To Drink: Chinon, Jouget Pinot Noir, Bethel Heights
Serves4 as an appetizer
Total Timeunder 30 minutes
OccasionCasual Dinner Party, Formal Dinner Party
Recipe Courseappetizer, main course
Dietary Considerationegg-free, peanut free, soy free
Taste and Texturefruity, meaty, nutty, savory
- 2 firm tart apples, such as Fuji, Braeburn, or Granny Smith
- 1 teaspoon olive oil
- 1 carrot, peeled and diced
- 1 celery stalk, diced
- 2 shallots, diced
- 1 cup crumbled corn bread
- ¼ cup chicken broth or canned low-sodium broth
- 4 tablespoons unsalted butter, melted
- 2 thyme sprigs, leaves removed
- ½ cup pecans, lightly toasted, half roughly chopped
- Kosher salt and freshly ground black pepper
- 4 semi-boneless quail (see Headnote), wing tips trimmed, rinsed and patted dry
- 1 tablespoon canola or olive oil
- 2 cups mixed lettuce, such as oak leaf, lolla rosa, arugula, and/or mizuna, trimmed, washed, and dried
- ¼ cup Balsamic Vinaigrette
Preheat the oven to 450°F.
Quarter and core the apples. Dice half of them and set aside. Thinly slice the remainder lengthwise and set aside.
In a medium sauté pan, heat the olive oil over medium-high heat. Add the carrot, celery, shallots, and diced apples and sauté until softened, about 5 minutes. Transfer to a bowl and add the crumbled corn bread, then add the chicken broth, melted butter, thyme, and chopped pecans and toss thoroughly with your hands to combine. Season with salt and pepper.
Sprinkle the cavity of each quail with salt and pepper, then stuff a little of the corn bread mixture inside. Season the outside of the quail with salt and pepper and tie the legs together with kitchen twine.
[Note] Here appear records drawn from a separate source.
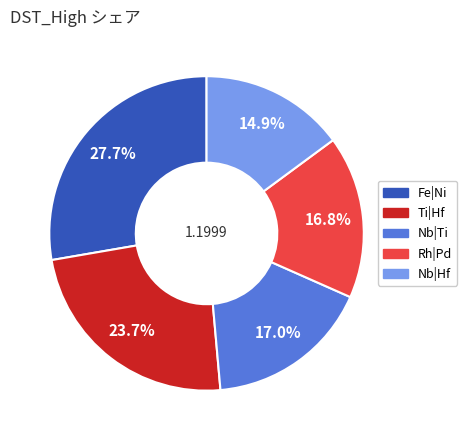

What is the largest slice in the pie chart?

Fe|Ni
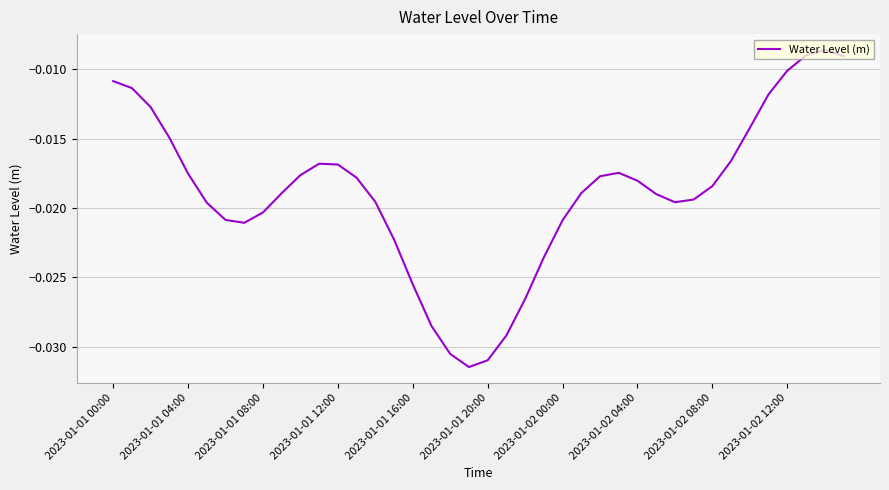

Between 2023-01-01 20:00 and 2023-01-02 04:00, which is larger?

2023-01-02 04:00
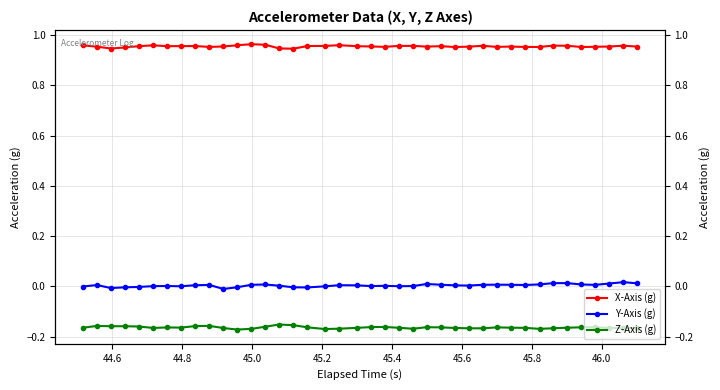

What is the maximum value for Z-Axis (g)?

-0.2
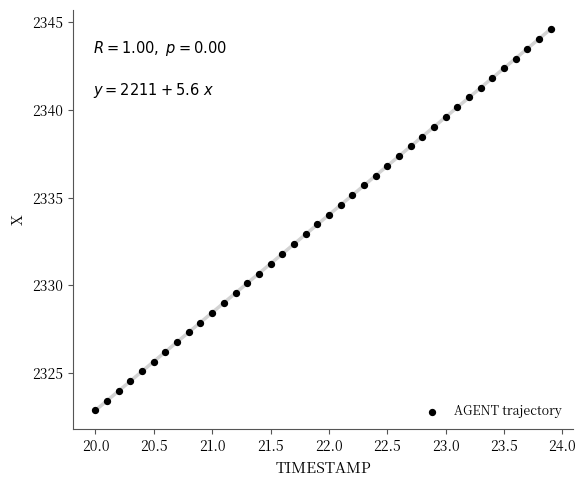

What is the range of X values (max minus min)?

3.9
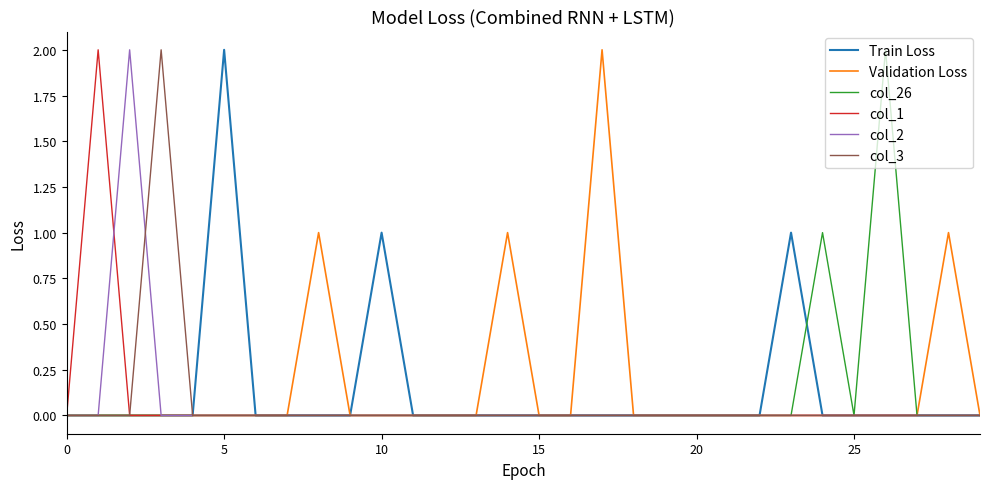

Count the number of data series in this chart.

6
Heat the oil over high heat in a heavy ovenproof sauté pan just large enough to hold the quail without touching each other. Add the quail and sear, turning occasionally, until golden, 4 to 6 minutes. Transfer the pan to the oven and roast the quail, for 6 to 9 minutes; the breast meat should still be a rosy color.
Meanwhile, in a medium bowl, toss the lettuce with the remaining apples and pecans and just enough of the vinaigrette to coat.
Remove the string from the quail. Arrange the salad on serving plates and place the quail alongside. Drizzle a little more vinaigrette over each quail and serve.